Lastly, how can we evaluate the value of innovation when patients may not respond equally to a new treatment? This is what Levaggi and Pertile attempt to answer using a new pricing model, taking into account occasions when the patient population may be relatively heterogeneous. This is becoming particularly relevant in the era of genomic medicine and biomarker discovery. Should reimbursement rules be based on the average value for a patient treated or the marginal value (conceptually closest to the idea of stratified cost-effectiveness analysis, where patients are grouped according to their propensity to respond to treatment)? Although average value-based pricing is both statically and dynamically efficient, there is increased expenditure for the payer and lower consumer surplus. The authors argue that pricing should take into account the heterogeneity of patient populations not by stratifying prices but by lowering the average value-based price overall. Future analyses may benefit from consideration of other aspects of the long-term relationship between the payer and firm, e.g. risk aversion concerning the outcome of R&D. Can any parallels be brought between this and cost-sharing schemes?
Volume 39, Issue 7
This month’s Health Affairs explores factors outside the health care system, e.g. cultural and social factors, which promote good health. Several countries around the world, including cities in the US, have adopted sugar-sweetened beverage taxes with the goal of reducing consumption. A study from Philadelphia focused on sales at small independent stores and found that the entire amount of the tax (plus, often, an additional levy) was passed onto consumers, leading to a 39% reduction by volume of sugar-sweetened beverages being consumed. A greater effect was seen in low-income households and substitution with non-taxed beverages was seen.

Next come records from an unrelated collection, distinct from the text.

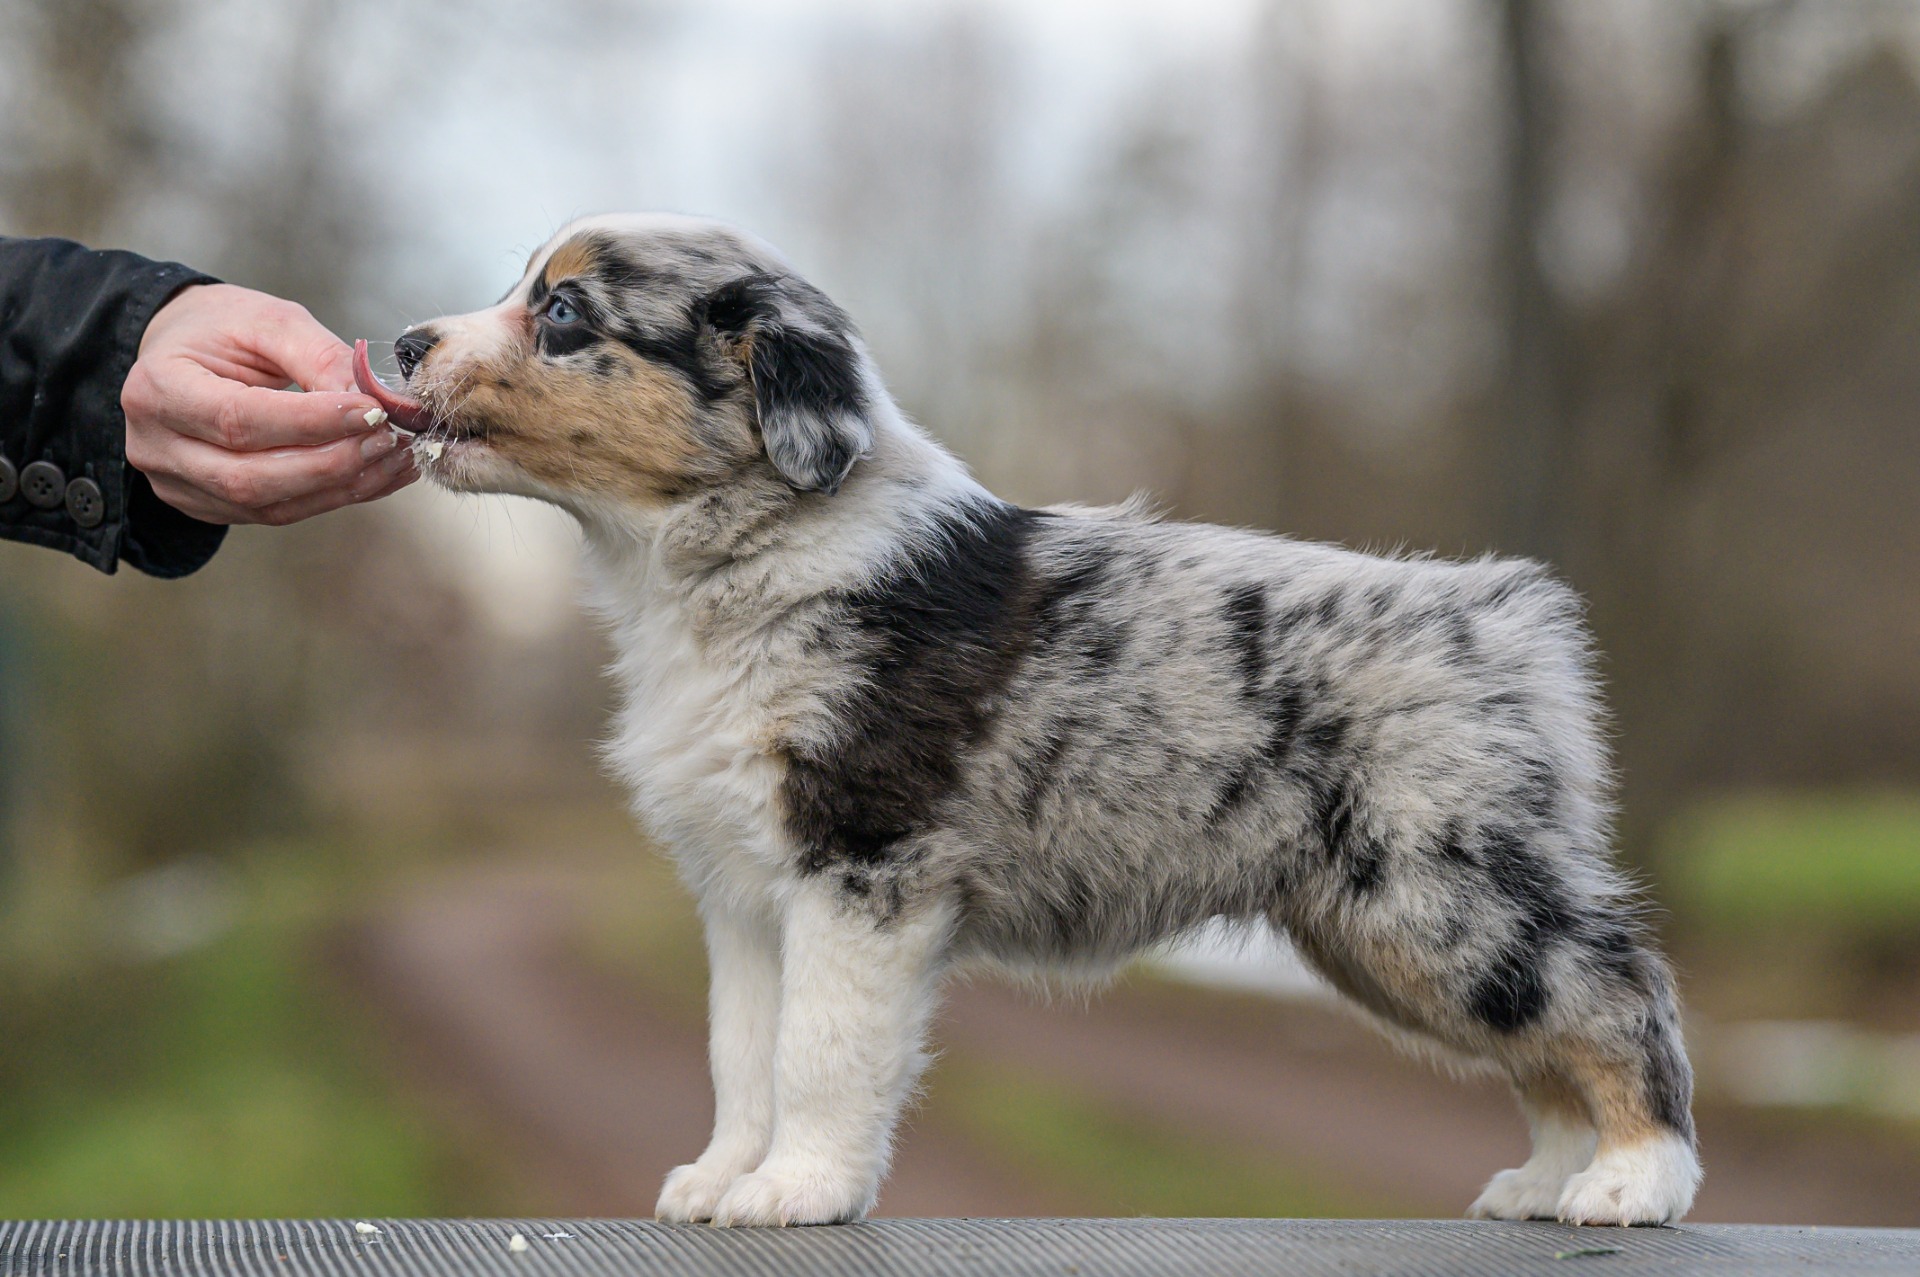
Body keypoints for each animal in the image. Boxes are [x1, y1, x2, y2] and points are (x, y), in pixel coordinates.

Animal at [366, 211, 1704, 1228]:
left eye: (564, 312)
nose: (402, 341)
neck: (730, 554)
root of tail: (1502, 612)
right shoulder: (744, 894)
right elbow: (743, 1053)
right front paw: (722, 1175)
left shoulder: (861, 867)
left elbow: (819, 1050)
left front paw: (798, 1187)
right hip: (1380, 930)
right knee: (1543, 1038)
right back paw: (1547, 1178)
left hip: (1438, 893)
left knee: (1616, 988)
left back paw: (1635, 1179)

Whilst the Sustainable Development Goals emphasise the need to ensure that women are fully involved in public life, there is also increasing evidence that increased women’s political representation may positively affect policy outcomes in relation to the quality of child care and health care. Hessel and colleagues use longitudinal data from Brazil to assess the association between female political participation and the under-5 mortality rate, whilst exploring the way it may be linked to the rollout of the country’s primary care health programme. Female participation was captured by whether a municipality had an elected female mayor, the percentage of female representatives in the state legislature and lastly the percentage of elected representatives in the federal Chamber of Deputies. They regressed under-5 mortality on these indicators, health care coverage on under-5 mortality, and finally health care coverage on the indicators, to assess whether increases in representation were associated with higher coverage. They found evidence that health care coverage was associated with increased female political representation at not only the national but also the local level. This may perhaps require a broader examination of what we consider the determinants of health to be.